Avrà avuto tanti difetti, lo spirito di concordanza che ha permeato la politica svizzera fino a ieri – la lentezza dei processi decisionali, la maniacale ricerca di quel compromesso che non scontenta nessuno al prezzo di non soddisfare quasi nessuno, il senso di noia (per lo spettatore, per i giornalisti) per qualcosa percepito, anche erroneamente, come statico – ma è stato interprete fedele delle caratteristiche elvetiche su cui è stato costruito un Paese invidiato da molti altri: la tolleranza, che nasce dal rispetto degli avversari, e la capacità di dialogare, nella consapevolezza di avere bisogno gli uni degli altri, per esistere. A dire il vero, la Svizzera si regge da tempo anche su altri capisaldi: la libertà e l’indipendenza, da cui derivano i poteri popolari e la neutralità – caratteristiche di cui si fa militante difensore l’Unione democratica di centro.
La questione, ora, è di sapere verso quale destino ci avviamo se separiamo certi principi da altri, la libertà dalla tolleranza, il dialogo dai poteri popolari. La prossima espulsione dell’Udc grigionese, dettata dai vertici nazionali per cacciare dal partito Eveline Widmer-Schlumpf, ce ne dà la misura: s’intravede in ciò il prepotente desiderio di un ordinamento, di un sistema in cui il dialogo e la tolleranza contano meno del volere (e del potere) di chi ne sta a capo. Non sorprende quindi che la consigliera federale grigionese sia stata «condannata per tradimento» dal partito unicamente sulla base di un documentario della televisione Drs che insinuava (ma senza prove!) un accordo di EvelineWidmer-Schlumpf con i socialisti e i democristiani per scalzare Christoph Blocher; tanto meno sorprende che la signora Widmer-Schlumpf non sia mai stata convocata dai vertici del partito per spiegare la sua versione dei fatti. Che quasi tutte le sezioni cantonali abbiano a larghissima maggioranza approvato la sua espulsione in queste circostanze conferma purtroppo che non solo la fedeltà ai capi deve essere assoluta, ma che sono i capi stessi a stabilire in modo indiscutibile chi sia degno di essere considerato fedele.

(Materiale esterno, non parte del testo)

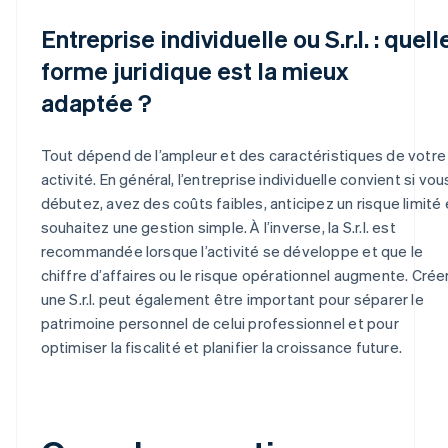
Entreprise individuelle ou S.r.l. : quell
forme juridique est la mieux
adaptée ?
Tout dépend de l’ampleur et des caractéristiques de votre
activité. En général, l’entreprise individuelle convient si vou
débutez, avez des coûts faibles, anticipez un risque limité 
souhaitez une gestion simple. À l’inverse, la S.r.l. est
recommandée lorsque l’activité se développe et que le
chiffre d’affaires ou le risque opérationnel augmente. Crée
une S.r.l. peut également être important pour séparer le
patrimoine personnel de celui professionnel et pour
optimiser la fiscalité et planifier la croissance future.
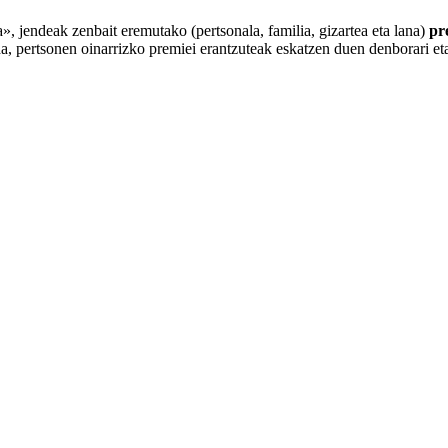
», jendeak zenbait eremutako (pertsonala, familia, gizartea eta lana)
pr
 da, pertsonen oinarrizko premiei erantzuteak eskatzen duen denborari et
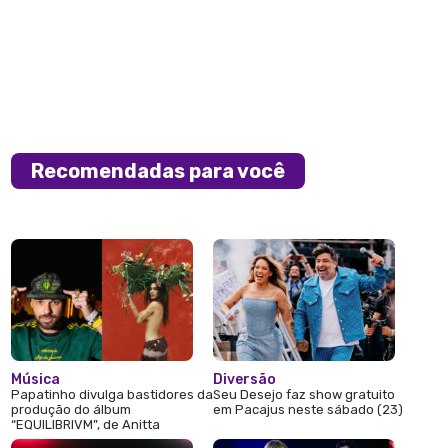
Recomendadas para você
Música
Diversão
Papatinho divulga bastidores da
Seu Desejo faz show gratuito
produção do álbum
em Pacajus neste sábado (23)
“EQUILIBRIVM”, de Anitta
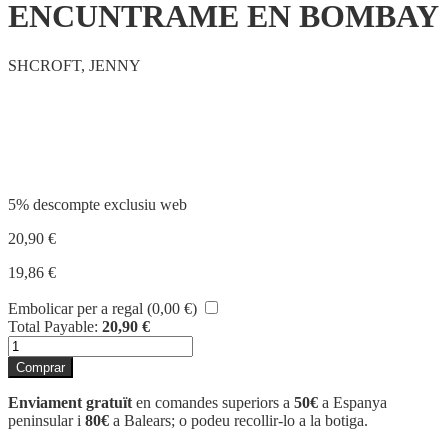
ENCUNTRAME EN BOMBAY
SHCROFT, JENNY
Compartir
5% descompte exclusiu web
20,90
€
19,86
€
Embolicar per a regal (
0,00
€
)
Total Payable:
20,90
€
quantitat
de
Comprar
ENCUNTRAME
EN
Enviament gratuït
en comandes superiors a
50€
a Espanya
BOMBAY
peninsular i
80€
a Balears; o podeu recollir-lo a la botiga.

Idem per il termine «libertà», di cui la consigliera federale non ha potuto usufruire, per smentire l’accusa di tradimento.
Che cosa dobbiamo dunque aspettarci, per il futuro del nostro Paese, da un’importante forza politica che interpreta taluni valori profondamente elvetici in senso esclusivo anziché inclusivo? La forza dell’Udc sta nella capacità di convincere gli elettori che la causa dei problemi della Svizzera sta in qualcun o qualcos’altro – è la spesso vincente tattica del capro espiatorio: gli stranieri, i finti invalidi, i fannulloni, la sinistra, l’Europa e gli europeisti… Secondo l’Udc, la soluzione dei problemi e la garanzia della nostra libertà devono per forza passare attraverso l’esclusione di un determinato gruppo di persone. Il problema è che l’Udc è convinta – e lo dichiara – di essere ormai l’unica degna interprete di ciò che è profondamente svizzero: questo significa che chi non la pensa allo stesso modo non viene né ascoltato né tollerato. Come si fa a mantenere unito in questo modo un Paese fatto di tante minoranze (linguistiche, politiche, culturali)? E poi, chi ha il diritto di definire in modo assoluto che cosa è «svizzero» e che cosa no? Queste sono le domande cui dovremo rispondere prima o poi.